LAPACK  3.10.0
LAPACK: Linear Algebra PACKage

◆ dsgt01()

subroutine dsgt01 ( integer  ITYPE,
character  UPLO,
integer  N,
integer  M,
double precision, dimension( lda, * )  A,
integer  LDA,
double precision, dimension( ldb, * )  B,
integer  LDB,
double precision, dimension( ldz, * )  Z,
integer  LDZ,
double precision, dimension( * )  D,
double precision, dimension( * )  WORK,
double precision, dimension( * )  RESULT 
)

DSGT01

Purpose:
 DDGT01 checks a decomposition of the form

    A Z   =  B Z D or
    A B Z =  Z D or
    B A Z =  Z D

 where A is a symmetric matrix, B is
 symmetric positive definite, Z is orthogonal, and D is diagonal.

 One of the following test ratios is computed:

 ITYPE = 1:  RESULT(1) = | A Z - B Z D | / ( |A| |Z| n ulp )

 ITYPE = 2:  RESULT(1) = | A B Z - Z D | / ( |A| |Z| n ulp )

 ITYPE = 3:  RESULT(1) = | B A Z - Z D | / ( |A| |Z| n ulp )
Parameters
[in]ITYPE
          ITYPE is INTEGER
          The form of the symmetric generalized eigenproblem.
          = 1:  A*z = (lambda)*B*z
          = 2:  A*B*z = (lambda)*z
          = 3:  B*A*z = (lambda)*z
[in]UPLO
          UPLO is CHARACTER*1
          Specifies whether the upper or lower triangular part of the
          symmetric matrices A and B is stored.
          = 'U':  Upper triangular
          = 'L':  Lower triangular
[in]N
          N is INTEGER
          The order of the matrix A.  N >= 0.
[in]M
          M is INTEGER
          The number of eigenvalues found.  0 <= M <= N.
[in]A
          A is DOUBLE PRECISION array, dimension (LDA, N)
          The original symmetric matrix A.
[in]LDA
          LDA is INTEGER
          The leading dimension of the array A.  LDA >= max(1,N).
[in]B
          B is DOUBLE PRECISION array, dimension (LDB, N)
          The original symmetric positive definite matrix B.
[in]LDB
          LDB is INTEGER
          The leading dimension of the array B.  LDB >= max(1,N).
[in]Z
          Z is DOUBLE PRECISION array, dimension (LDZ, M)
          The computed eigenvectors of the generalized eigenproblem.
[in]LDZ
          LDZ is INTEGER
          The leading dimension of the array Z.  LDZ >= max(1,N).
[in]D
          D is DOUBLE PRECISION array, dimension (M)
          The computed eigenvalues of the generalized eigenproblem.
[out]WORK
          WORK is DOUBLE PRECISION array, dimension (N*N)

**Your tasks**:
1 – According to the dsgt01 documentation, what does the ITYPE argument select, and how does that choice change the ratio computed in RESULT(1)? Answer in one to three sentences.
2 – Pick up the dsgt01 documentation after its last line and continue it in the same style.

**Data section**:

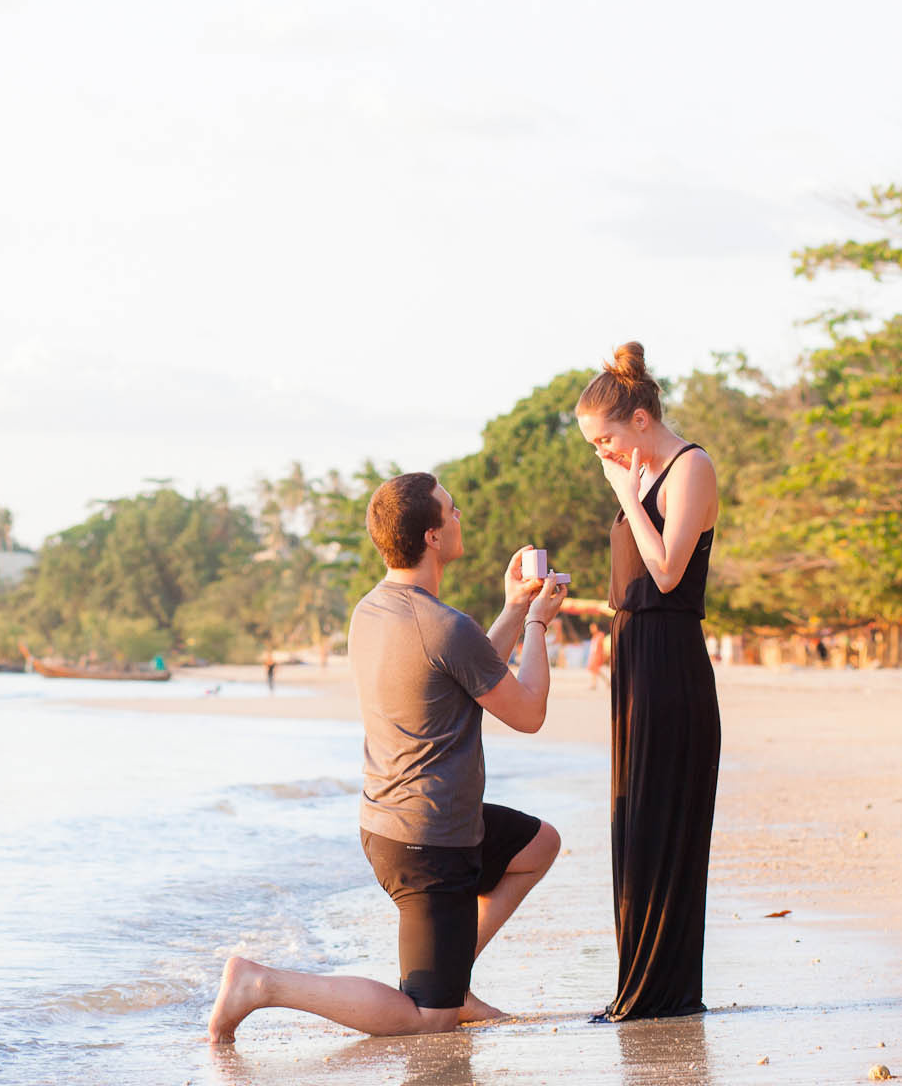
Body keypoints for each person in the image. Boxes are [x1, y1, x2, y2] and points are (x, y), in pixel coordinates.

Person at [209, 473, 568, 1043]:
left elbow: (471, 672)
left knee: (538, 843)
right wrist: (536, 623)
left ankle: (453, 973)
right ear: (431, 536)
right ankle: (262, 985)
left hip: (403, 823)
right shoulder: (443, 625)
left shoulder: (374, 611)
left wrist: (510, 607)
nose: (459, 518)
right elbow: (526, 712)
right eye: (451, 511)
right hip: (429, 841)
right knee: (428, 1019)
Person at [576, 341, 721, 1021]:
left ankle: (662, 995)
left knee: (663, 826)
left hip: (671, 664)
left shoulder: (692, 467)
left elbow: (666, 573)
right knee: (635, 825)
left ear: (639, 420)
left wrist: (625, 499)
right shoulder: (640, 480)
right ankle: (637, 987)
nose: (600, 452)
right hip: (634, 662)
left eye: (603, 438)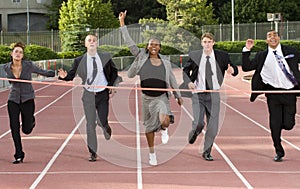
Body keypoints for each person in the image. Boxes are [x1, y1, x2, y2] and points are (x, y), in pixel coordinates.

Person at [119, 11, 183, 166]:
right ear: (147, 47)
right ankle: (152, 154)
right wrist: (122, 23)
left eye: (156, 44)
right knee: (148, 129)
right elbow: (129, 42)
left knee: (165, 120)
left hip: (161, 97)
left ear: (160, 48)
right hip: (146, 98)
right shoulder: (141, 56)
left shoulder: (166, 62)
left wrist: (178, 95)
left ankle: (164, 128)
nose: (153, 46)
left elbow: (173, 80)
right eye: (151, 44)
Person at [58, 34, 118, 162]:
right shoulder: (79, 61)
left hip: (102, 94)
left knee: (101, 121)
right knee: (90, 125)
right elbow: (71, 75)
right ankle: (92, 152)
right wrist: (64, 77)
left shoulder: (105, 57)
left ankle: (106, 127)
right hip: (88, 96)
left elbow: (114, 72)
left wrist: (111, 85)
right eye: (89, 40)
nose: (92, 42)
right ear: (85, 44)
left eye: (94, 40)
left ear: (97, 43)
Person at [242, 30, 300, 162]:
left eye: (275, 35)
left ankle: (281, 125)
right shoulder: (261, 55)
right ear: (266, 40)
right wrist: (247, 50)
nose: (272, 38)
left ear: (279, 38)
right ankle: (278, 150)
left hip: (289, 91)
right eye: (269, 36)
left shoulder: (291, 51)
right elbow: (246, 67)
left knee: (289, 124)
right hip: (272, 93)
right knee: (274, 123)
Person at [182, 32, 238, 161]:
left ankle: (207, 151)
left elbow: (234, 69)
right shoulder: (195, 55)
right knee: (199, 123)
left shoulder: (222, 56)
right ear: (202, 43)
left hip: (214, 95)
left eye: (209, 42)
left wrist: (232, 71)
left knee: (212, 127)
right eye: (205, 42)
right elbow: (185, 70)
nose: (207, 44)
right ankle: (194, 132)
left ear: (213, 43)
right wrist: (189, 82)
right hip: (198, 93)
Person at [3, 42, 55, 164]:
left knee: (26, 130)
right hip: (13, 99)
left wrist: (56, 74)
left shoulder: (28, 65)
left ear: (23, 55)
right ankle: (19, 154)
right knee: (14, 128)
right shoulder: (6, 67)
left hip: (27, 99)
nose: (18, 54)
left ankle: (31, 121)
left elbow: (42, 71)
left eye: (20, 52)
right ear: (11, 54)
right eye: (16, 51)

**Numbered responses**:
1 – ITYPE selects the form of the symmetric generalized eigenproblem: 1 for A*z = (lambda)*B*z, 2 for A*B*z = (lambda)*z, or 3 for B*A*z = (lambda)*z. Its value determines the residual in the numerator of RESULT(1): | A Z - B Z D | for 1, | A B Z - Z D | for 2, and | B A Z - Z D | for 3. In every case the residual is divided by |A| |Z| n ulp.

2 –
[out]RESULT
          RESULT is DOUBLE PRECISION array, dimension (1)
          The test ratio as described above.
Author
Univ. of Tennessee
Univ. of California Berkeley
Univ. of Colorado Denver
NAG Ltd.

Definition at line 144 of file dsgt01.f.

146 *
147 * -- LAPACK test routine --
148 * -- LAPACK is a software package provided by Univ. of Tennessee, --
149 * -- Univ. of California Berkeley, Univ. of Colorado Denver and NAG Ltd..--
150 *
151 * .. Scalar Arguments ..
152  CHARACTER UPLO
153  INTEGER ITYPE, LDA, LDB, LDZ, M, N
154 * ..
155 * .. Array Arguments ..
156  DOUBLE PRECISION A( LDA, * ), B( LDB, * ), D( * ), RESULT( * ),
157  $ WORK( * ), Z( LDZ, * )
158 * ..
159 *
160 * =====================================================================
161 *
162 * .. Parameters ..
163  DOUBLE PRECISION ZERO, ONE
164  parameter( zero = 0.0d0, one = 1.0d0 )
165 * ..
166 * .. Local Scalars ..
167  INTEGER I
168  DOUBLE PRECISION ANORM, ULP
169 * ..
170 * .. External Functions ..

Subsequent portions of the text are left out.